What should OTC Link have done? From our options at the top, it seems to have chosen (c), make a show, cross fingers, and hope for the best. Should it have chosen (b), do the good compliance program? That’s always the “best” answer. It’s certainly the answer everyone is supposed to say. It may have been the economically correct answer here, too.
Costs of Compliance
What would (b) have cost? Probably not $1.19 million. The order says OTC Link was devoting single-digit hours per month to its AML program. Reviewing and escalating the alerts generated from its automated surveillance system likely would have resulted in filed SARs and would not have been cost-prohibitive.

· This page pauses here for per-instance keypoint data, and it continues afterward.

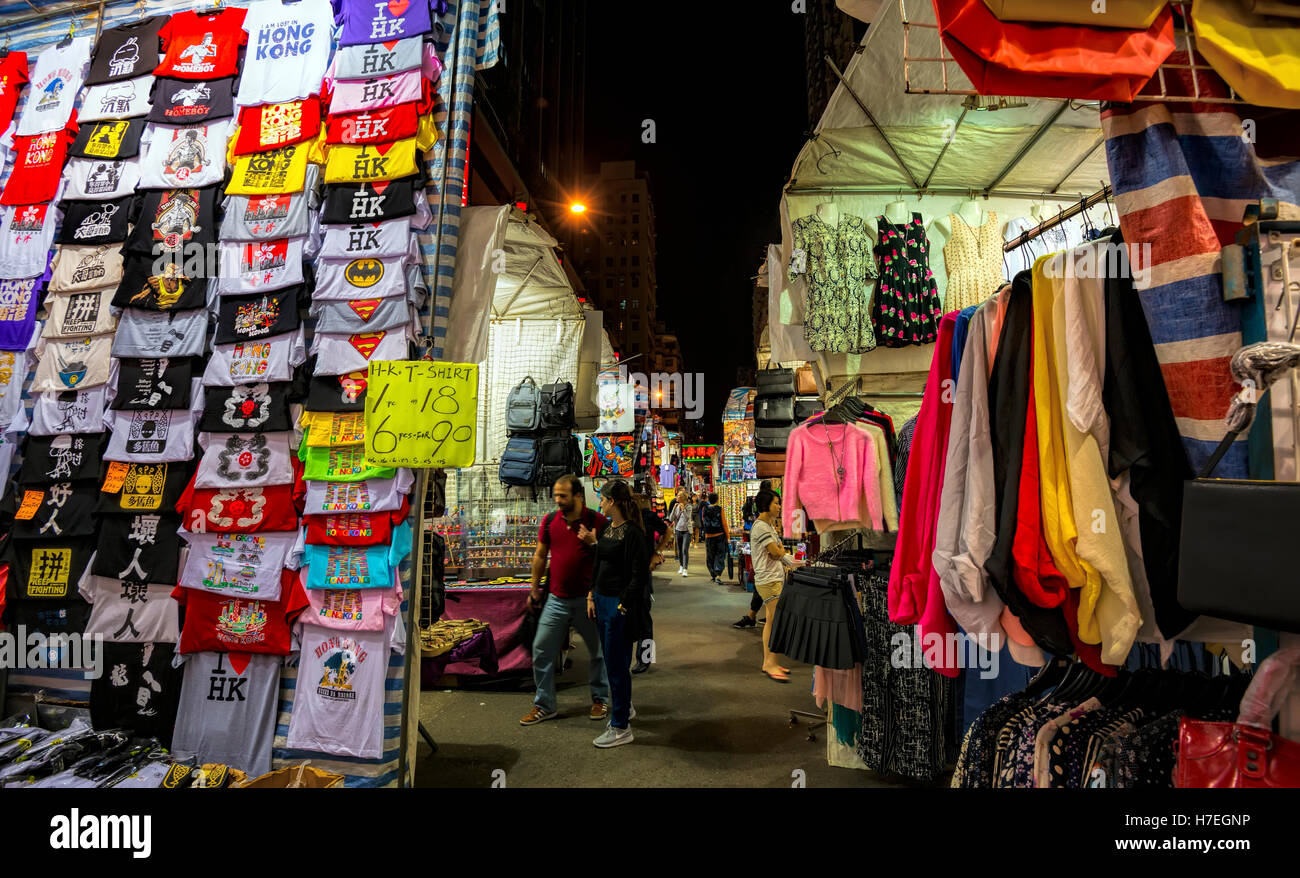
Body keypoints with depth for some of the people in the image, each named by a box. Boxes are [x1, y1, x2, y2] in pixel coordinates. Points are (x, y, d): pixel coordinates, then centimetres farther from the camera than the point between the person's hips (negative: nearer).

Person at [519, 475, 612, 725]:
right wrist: (534, 589, 12)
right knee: (541, 650, 6)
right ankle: (544, 705, 22)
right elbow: (540, 556, 11)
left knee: (598, 651, 11)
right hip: (556, 599, 3)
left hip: (587, 599, -3)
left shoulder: (597, 522, -10)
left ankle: (600, 699, 32)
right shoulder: (550, 521, 2)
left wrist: (593, 542, -23)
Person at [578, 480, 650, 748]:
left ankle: (621, 728, 14)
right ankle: (625, 708, 38)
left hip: (620, 604, -8)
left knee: (617, 664, 1)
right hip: (602, 600, 8)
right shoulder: (605, 528, 8)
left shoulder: (632, 533, -17)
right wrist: (592, 597, 11)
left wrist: (623, 605, -17)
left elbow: (639, 575, -17)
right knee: (611, 661, 19)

Also, it doesn’t seem like the risk of discovery was low. OTC Link was sitting on top of a good deal of risk. That is, the microcap space is historically problematic and harbors a lot of fraudulent activity. All of it is circulating through these ATS’s. There could be some off-market transactions, but I don’t know where else these companies would trade. At some point some of it is going to surface and become the subject of an offering fraud or something worse and people are going to wonder, “Hmmm, where were the SARs on this?” And OTC Link is running the ATS platforms where the transactions happen. Yes, other broker-dealers direct trades to these platforms, but OTC Link itself is also a broker-dealer subject to Rule 17a-8. It’s not just a business owner or coordinator that owns the market and can rely on others to do the due diligence on the trading activity underneath.
Costs of Getting Caught
What were the costs on the other side of the equation? The only one we know with certainty is the $1.19 million civil penalty. The staff time and outside counsel fees devoted to responding to the investigation would have been substantial. The costs of the third-party AML consultant – ostensibly voluntary at first but really mandatory and now prescribed by the order for at least another year – will certainly be high as well. The reputational harm here is not good, but maybe OTC Link is okay with this.
It does seem like OTC Link should have chosen (b) or some form of it to avoid this situation. It’s just math!
In re OTC Link LLC (SEC Administrative Order)
List of ATS’s as of July 31, 2024
Investor.gov description of over-the-counter securities
“Opaque Trades”, Finance & Development, March 2010, Volume 47, Number 1
[1] We’re really talking about regulatory violations, though. Do regulatory violations pay? That doesn’t have the same ring to it.